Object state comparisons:
_____

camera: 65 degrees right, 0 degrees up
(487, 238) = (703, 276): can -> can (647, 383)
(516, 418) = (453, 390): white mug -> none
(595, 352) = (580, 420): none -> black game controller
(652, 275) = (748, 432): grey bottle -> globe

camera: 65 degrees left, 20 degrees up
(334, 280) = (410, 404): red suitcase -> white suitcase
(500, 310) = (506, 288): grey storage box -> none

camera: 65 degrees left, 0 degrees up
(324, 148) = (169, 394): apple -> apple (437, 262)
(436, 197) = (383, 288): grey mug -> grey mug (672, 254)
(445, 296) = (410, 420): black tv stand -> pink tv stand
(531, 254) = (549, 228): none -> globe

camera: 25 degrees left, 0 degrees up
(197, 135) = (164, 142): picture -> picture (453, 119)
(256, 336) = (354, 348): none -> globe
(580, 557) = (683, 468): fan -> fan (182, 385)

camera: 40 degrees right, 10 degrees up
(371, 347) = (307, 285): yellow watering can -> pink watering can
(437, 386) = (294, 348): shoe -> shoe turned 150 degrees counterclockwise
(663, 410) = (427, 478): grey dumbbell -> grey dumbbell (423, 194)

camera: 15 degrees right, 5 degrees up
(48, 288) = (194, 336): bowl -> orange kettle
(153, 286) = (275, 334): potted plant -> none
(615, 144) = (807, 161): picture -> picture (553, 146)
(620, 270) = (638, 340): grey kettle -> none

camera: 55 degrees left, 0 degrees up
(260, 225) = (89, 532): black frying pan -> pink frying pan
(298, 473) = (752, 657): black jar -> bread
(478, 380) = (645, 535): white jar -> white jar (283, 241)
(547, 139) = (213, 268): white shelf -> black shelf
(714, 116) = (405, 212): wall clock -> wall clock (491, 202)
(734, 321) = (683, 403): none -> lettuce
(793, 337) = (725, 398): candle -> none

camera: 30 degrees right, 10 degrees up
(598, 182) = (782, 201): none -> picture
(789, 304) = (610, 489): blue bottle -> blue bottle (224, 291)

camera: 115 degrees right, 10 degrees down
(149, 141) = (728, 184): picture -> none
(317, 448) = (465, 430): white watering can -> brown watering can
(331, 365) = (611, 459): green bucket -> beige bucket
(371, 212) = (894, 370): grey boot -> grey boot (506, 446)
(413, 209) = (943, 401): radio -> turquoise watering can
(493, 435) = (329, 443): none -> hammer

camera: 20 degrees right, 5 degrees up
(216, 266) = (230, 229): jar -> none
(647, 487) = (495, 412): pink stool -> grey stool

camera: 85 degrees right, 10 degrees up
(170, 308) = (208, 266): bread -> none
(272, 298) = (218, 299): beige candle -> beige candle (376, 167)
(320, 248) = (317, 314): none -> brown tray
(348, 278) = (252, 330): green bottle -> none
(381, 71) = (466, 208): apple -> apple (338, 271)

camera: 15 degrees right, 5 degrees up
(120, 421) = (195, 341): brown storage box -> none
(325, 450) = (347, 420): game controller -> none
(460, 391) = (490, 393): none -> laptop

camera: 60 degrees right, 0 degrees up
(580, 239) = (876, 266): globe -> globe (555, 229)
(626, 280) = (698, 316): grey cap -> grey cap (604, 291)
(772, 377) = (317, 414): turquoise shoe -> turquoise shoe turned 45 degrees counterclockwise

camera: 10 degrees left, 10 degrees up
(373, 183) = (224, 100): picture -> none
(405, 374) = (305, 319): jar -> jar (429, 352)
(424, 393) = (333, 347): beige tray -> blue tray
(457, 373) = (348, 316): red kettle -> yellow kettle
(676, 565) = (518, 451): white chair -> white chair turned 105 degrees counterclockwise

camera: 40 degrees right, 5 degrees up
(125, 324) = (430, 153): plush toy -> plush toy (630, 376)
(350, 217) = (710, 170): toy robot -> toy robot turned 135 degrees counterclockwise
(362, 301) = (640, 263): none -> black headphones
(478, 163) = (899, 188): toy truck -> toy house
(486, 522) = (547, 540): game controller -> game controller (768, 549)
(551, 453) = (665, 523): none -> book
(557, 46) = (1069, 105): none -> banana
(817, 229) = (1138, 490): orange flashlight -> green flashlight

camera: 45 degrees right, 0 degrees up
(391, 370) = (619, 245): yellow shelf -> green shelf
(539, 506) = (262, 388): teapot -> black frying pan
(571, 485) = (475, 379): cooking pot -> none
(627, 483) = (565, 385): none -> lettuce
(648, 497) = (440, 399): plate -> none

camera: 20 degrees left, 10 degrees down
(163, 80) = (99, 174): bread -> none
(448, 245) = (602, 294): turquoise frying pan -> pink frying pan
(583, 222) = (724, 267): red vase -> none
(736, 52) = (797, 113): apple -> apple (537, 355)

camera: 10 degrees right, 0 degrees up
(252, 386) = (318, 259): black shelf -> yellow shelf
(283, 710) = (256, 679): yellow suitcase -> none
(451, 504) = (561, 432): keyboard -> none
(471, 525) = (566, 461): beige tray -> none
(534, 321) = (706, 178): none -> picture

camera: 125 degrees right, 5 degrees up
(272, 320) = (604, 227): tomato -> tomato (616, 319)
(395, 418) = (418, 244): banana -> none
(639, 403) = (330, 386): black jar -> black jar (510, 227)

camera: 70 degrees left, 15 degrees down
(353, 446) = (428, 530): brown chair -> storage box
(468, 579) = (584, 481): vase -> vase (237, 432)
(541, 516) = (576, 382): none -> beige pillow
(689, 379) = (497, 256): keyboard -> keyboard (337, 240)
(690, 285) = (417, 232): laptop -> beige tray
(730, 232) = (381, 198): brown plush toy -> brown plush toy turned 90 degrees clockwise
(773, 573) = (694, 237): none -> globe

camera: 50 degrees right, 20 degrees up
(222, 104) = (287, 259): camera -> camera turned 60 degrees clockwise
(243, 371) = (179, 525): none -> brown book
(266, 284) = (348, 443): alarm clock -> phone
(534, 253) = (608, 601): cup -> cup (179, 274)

_____

Exercise objective: From the entries, copy out each line containing the word "suitcase".

Result of the task:
(334, 280) = (410, 404): red suitcase -> white suitcase
(283, 710) = (256, 679): yellow suitcase -> none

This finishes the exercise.